Un, deux, plusieurs Rojava
Ici, en Europe, des tâches particulières nous incombent, à nous les jeunes, dans la défense de la révolution et de la lutte pour la liberté du peuple kurde.
Premièrement, d’ici, en Europe, nous devons faire notre part pour la survie de la population en lutte au Rojava : pouvons-nous lancer une campagne de soutien à la jeunesse étudiante du Rojava dans notre université ? Pouvons-nous organiser un soutien concret à la population là-bas ?
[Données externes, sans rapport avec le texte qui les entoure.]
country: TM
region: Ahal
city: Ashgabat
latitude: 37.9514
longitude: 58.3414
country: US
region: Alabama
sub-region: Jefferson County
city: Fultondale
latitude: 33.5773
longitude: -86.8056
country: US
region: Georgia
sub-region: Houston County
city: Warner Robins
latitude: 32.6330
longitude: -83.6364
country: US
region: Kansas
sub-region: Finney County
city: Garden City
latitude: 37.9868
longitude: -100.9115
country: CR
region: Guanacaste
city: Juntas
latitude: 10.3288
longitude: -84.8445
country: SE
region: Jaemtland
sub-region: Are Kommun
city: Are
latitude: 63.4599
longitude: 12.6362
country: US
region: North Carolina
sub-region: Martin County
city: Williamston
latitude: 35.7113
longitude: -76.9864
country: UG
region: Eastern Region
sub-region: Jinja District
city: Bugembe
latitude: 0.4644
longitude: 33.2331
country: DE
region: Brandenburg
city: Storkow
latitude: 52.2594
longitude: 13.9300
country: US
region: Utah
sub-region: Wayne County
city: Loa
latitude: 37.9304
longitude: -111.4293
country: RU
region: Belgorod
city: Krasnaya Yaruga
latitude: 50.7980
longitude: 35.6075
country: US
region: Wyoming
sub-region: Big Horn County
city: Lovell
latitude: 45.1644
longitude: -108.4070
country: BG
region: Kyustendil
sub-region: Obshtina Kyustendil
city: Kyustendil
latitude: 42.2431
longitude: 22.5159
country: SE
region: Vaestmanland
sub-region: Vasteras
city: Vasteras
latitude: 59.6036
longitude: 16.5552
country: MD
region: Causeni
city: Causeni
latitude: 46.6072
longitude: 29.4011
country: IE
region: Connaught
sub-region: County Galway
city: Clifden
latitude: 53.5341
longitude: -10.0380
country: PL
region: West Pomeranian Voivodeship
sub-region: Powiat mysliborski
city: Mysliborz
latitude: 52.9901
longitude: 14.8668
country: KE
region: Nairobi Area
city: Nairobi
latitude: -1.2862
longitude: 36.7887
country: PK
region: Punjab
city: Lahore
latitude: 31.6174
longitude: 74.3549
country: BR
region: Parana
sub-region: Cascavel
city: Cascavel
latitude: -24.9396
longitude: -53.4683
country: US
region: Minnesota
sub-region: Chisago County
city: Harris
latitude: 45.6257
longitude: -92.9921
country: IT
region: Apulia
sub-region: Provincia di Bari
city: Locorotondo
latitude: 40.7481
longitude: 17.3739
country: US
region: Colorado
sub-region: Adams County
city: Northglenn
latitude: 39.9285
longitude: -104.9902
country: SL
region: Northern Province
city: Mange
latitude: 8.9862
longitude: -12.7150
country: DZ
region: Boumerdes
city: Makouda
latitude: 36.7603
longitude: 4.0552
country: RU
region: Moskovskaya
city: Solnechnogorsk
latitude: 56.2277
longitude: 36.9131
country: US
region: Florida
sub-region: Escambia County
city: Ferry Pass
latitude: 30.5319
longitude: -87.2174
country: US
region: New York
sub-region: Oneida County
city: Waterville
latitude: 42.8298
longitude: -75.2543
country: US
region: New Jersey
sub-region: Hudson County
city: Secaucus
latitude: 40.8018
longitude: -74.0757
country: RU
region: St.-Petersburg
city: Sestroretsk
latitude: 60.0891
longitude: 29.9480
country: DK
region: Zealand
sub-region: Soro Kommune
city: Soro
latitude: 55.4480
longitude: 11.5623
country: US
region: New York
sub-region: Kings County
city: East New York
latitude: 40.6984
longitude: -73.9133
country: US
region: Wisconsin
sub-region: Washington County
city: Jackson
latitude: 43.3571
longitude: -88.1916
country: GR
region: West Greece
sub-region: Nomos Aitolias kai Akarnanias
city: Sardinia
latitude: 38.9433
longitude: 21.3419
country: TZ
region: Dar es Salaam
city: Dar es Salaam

Deuxièmement, nous devons donner une réponse politique aux combats, ici aussi, depuis l’Europe : Si le Kurdistan est attaqué, les gens doivent descendre dans les rues de chaque ville le même jour ! Si ce n’est pas nous, jeunes révolutionnaires, qui prenons directement l’initiative de défendre l’espoir de la révolution, qui le fera ?
Troisièmement, nous devons exposer et combattre le fascisme turc et ses alliés en Europe : une grande partie du capital turc se trouve en Europe. Les fascistes turcs sont organisés dans des associations, des mosquées et diverses institutions. Le gouvernement Macron, pactise sans vergogne avec des régimes fascistes comme celui de la Turquie et le maintient par leur soutien politique et financier. Si nous voulons porter un coup au fascisme, c’est par là qu’il faut commencer !
Quatrièmement, nous devons ici aussi lutter activement contre la politique de division des fascistes et des impérialistes, organiser les jeunes internationalistes, Arabes et Kurdes ensemble, pour la lutte révolutionnaire : défendre les luttes pour la liberté de la Palestine et du Kurdistan contre la politique hypocrite des impérialistes. Offrir une perspective concrète aux nombreux jeunes qui sont arrivés en Europe ces dernières années en provenance du Kurdistan et en particulier du Rojava, afin qu’ils ne perdent pas espoir et qu’ils s’organisent ensemble ici aussi pour la libération du Kurdistan.
Si quelqu’un demande aujourd’hui ce qui peut encore nous donner de l’espoir pour notre avenir, à nous les jeunes d’une génération marquée par la destruction de l’environnement, la guerre, la dépression, la réponse est claire : la révolution du Rojava, qui nous montre chaque jour qu’une nouvelle société n’est pas un rêve creux, mais peut être conquise concrètement. Les habitants du Rojava nous ont donné un modèle, un espoir, une perspective pour notre avenir. Des camarades comme Özgür et Ivana ont défendu cet espoir au prix de leur vie. Nous leur devons et nous nous devons de faire notre part pour défendre cet avenir. Hier, c’était « un, deux, beaucoup de Vietnam », aujourd’hui cela doit devenir « un, deux, beaucoup de Rojava ».